Review # 2 was written on 2019-05-16 00:00:00
0was given a rating of 3 stars Robert Dewar
This guy is a direct descendant of one Jacob Cloete, who came out to South Africa in 1652 with Jan Van Riebeek and the very first settlers. I know this because he was my grandfather's cousin. Reading it made me feel like I wasn't the only black sheep in the family! What a life he lived. The thing is, he doesn't know any of this until the day before he goes to fight in the trenches in the First World War. He doesn't even know his surname is Cloete. He thinks it's Graham. But then his dad (my grandfather's uncle) comes to him and says "Listen son. Your name's actually Cloete.
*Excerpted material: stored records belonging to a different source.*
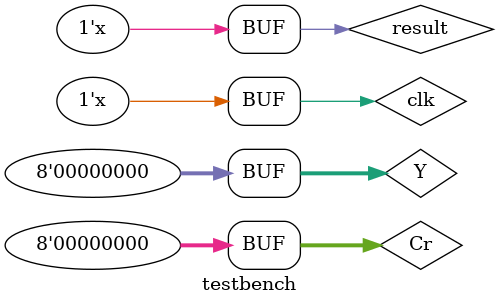
<source format=v>
`timescale 1ps /1ps
module testbench;
	reg clk;
	reg [7:0] Y = 8'h00;
	reg [7:0] Cr = 8'h00;

	// wire [15:0] result;
	wire result;

	// transCr uut(
	// 	.clk(clk),
	// 	.rst_n(),
	// 	.Y(Y),
	// 	.Cr(Cr),
	// 	.result(result));

	always begin
		#1 clk = ~clk;
	end

	assign result = clk;

endmodule

</source>
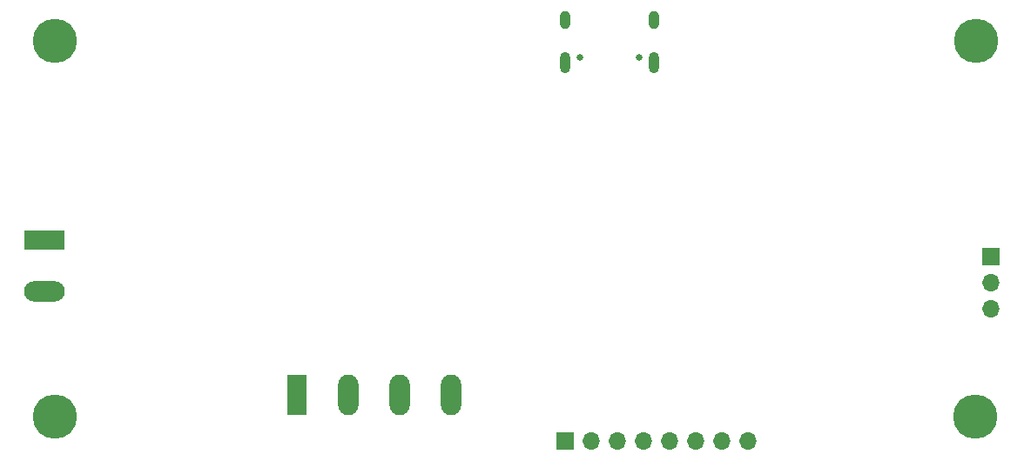
<source format=gbr>
%TF.GenerationSoftware,KiCad,Pcbnew,(6.0.7)*%
%TF.CreationDate,2022-09-04T12:35:54-05:00*%
%TF.ProjectId,Mechan-o-bell_PCB,4d656368-616e-42d6-9f2d-62656c6c5f50,rev?*%
%TF.SameCoordinates,Original*%
%TF.FileFunction,Soldermask,Bot*%
%TF.FilePolarity,Negative*%
%FSLAX46Y46*%
G04 Gerber Fmt 4.6, Leading zero omitted, Abs format (unit mm)*
G04 Created by KiCad (PCBNEW (6.0.7)) date 2022-09-04 12:35:54*
%MOMM*%
%LPD*%
G01*
G04 APERTURE LIST*
%ADD10C,4.300000*%
%ADD11O,1.700000X1.700000*%
%ADD12R,1.700000X1.700000*%
%ADD13O,3.960000X1.980000*%
%ADD14R,3.960000X1.980000*%
%ADD15O,1.980000X3.960000*%
%ADD16R,1.980000X3.960000*%
%ADD17O,1.000000X1.800000*%
%ADD18O,1.000000X2.100000*%
%ADD19C,0.650000*%
G04 APERTURE END LIST*
D10*
%TO.C,H2*%
X89000000Y-98600000D03*
%TD*%
D11*
%TO.C,J4*%
X180000000Y-88080000D03*
X180000000Y-85540000D03*
D12*
X180000000Y-83000000D03*
%TD*%
D10*
%TO.C,H3*%
X89000000Y-62000000D03*
%TD*%
D13*
%TO.C,J1*%
X88000000Y-86435000D03*
D14*
X88000000Y-81435000D03*
%TD*%
D10*
%TO.C,H4*%
X178500000Y-98600000D03*
%TD*%
D11*
%TO.C,J3*%
X156405000Y-101000000D03*
X153865000Y-101000000D03*
X151325000Y-101000000D03*
X148785000Y-101000000D03*
X146245000Y-101000000D03*
X143705000Y-101000000D03*
X141165000Y-101000000D03*
D12*
X138625000Y-101000000D03*
%TD*%
D15*
%TO.C,J2*%
X127500000Y-96500000D03*
X122500000Y-96500000D03*
X117500000Y-96500000D03*
D16*
X112500000Y-96500000D03*
%TD*%
D10*
%TO.C,H1*%
X178600000Y-62000000D03*
%TD*%
D17*
%TO.C,P1*%
X147220000Y-60000000D03*
D18*
X138580000Y-64150000D03*
D17*
X138580000Y-60000000D03*
D18*
X147220000Y-64150000D03*
D19*
X140010000Y-63650000D03*
X145790000Y-63650000D03*
%TD*%
M02*

</source>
I had to change it and move from England to France cos I got into shit with business." Anyway, off he goes and fights, gets badly injured and spends a long time in hospital where he falls in love with an Irish nurse. After the war they marry and they spend about 7 or 8 years on a little plot of land in France growing veggies and stuff. But it slowly eats away at him. Who is he? What is the rest of his family up to down there at the bottom tip of Africa? So he leaves, and spends the next ten years or so managing farms for family members all over South Africa. At the age of 39, he decides "Fuck this. I'm going to be a writer!" Now he never even finished school, but he goes back to France and holes himself up somewhere for a year and writes a novel on the Great Trek in South Africa that gets banned here for about 45 years but immediately becomes a number one best seller in America! He gets catapulted into fame and spends a few years shamelessly philandering around while churning out racy novels with a dark twist set in various parts of Africa. I think by the time he died in the early 70s he'd written about 50 books. What a guy. I read this book at the age of 39 and decided Fuck that? Why must I be a photographer my whole life? I'm going to become a songwriter. Which is exactly what I did.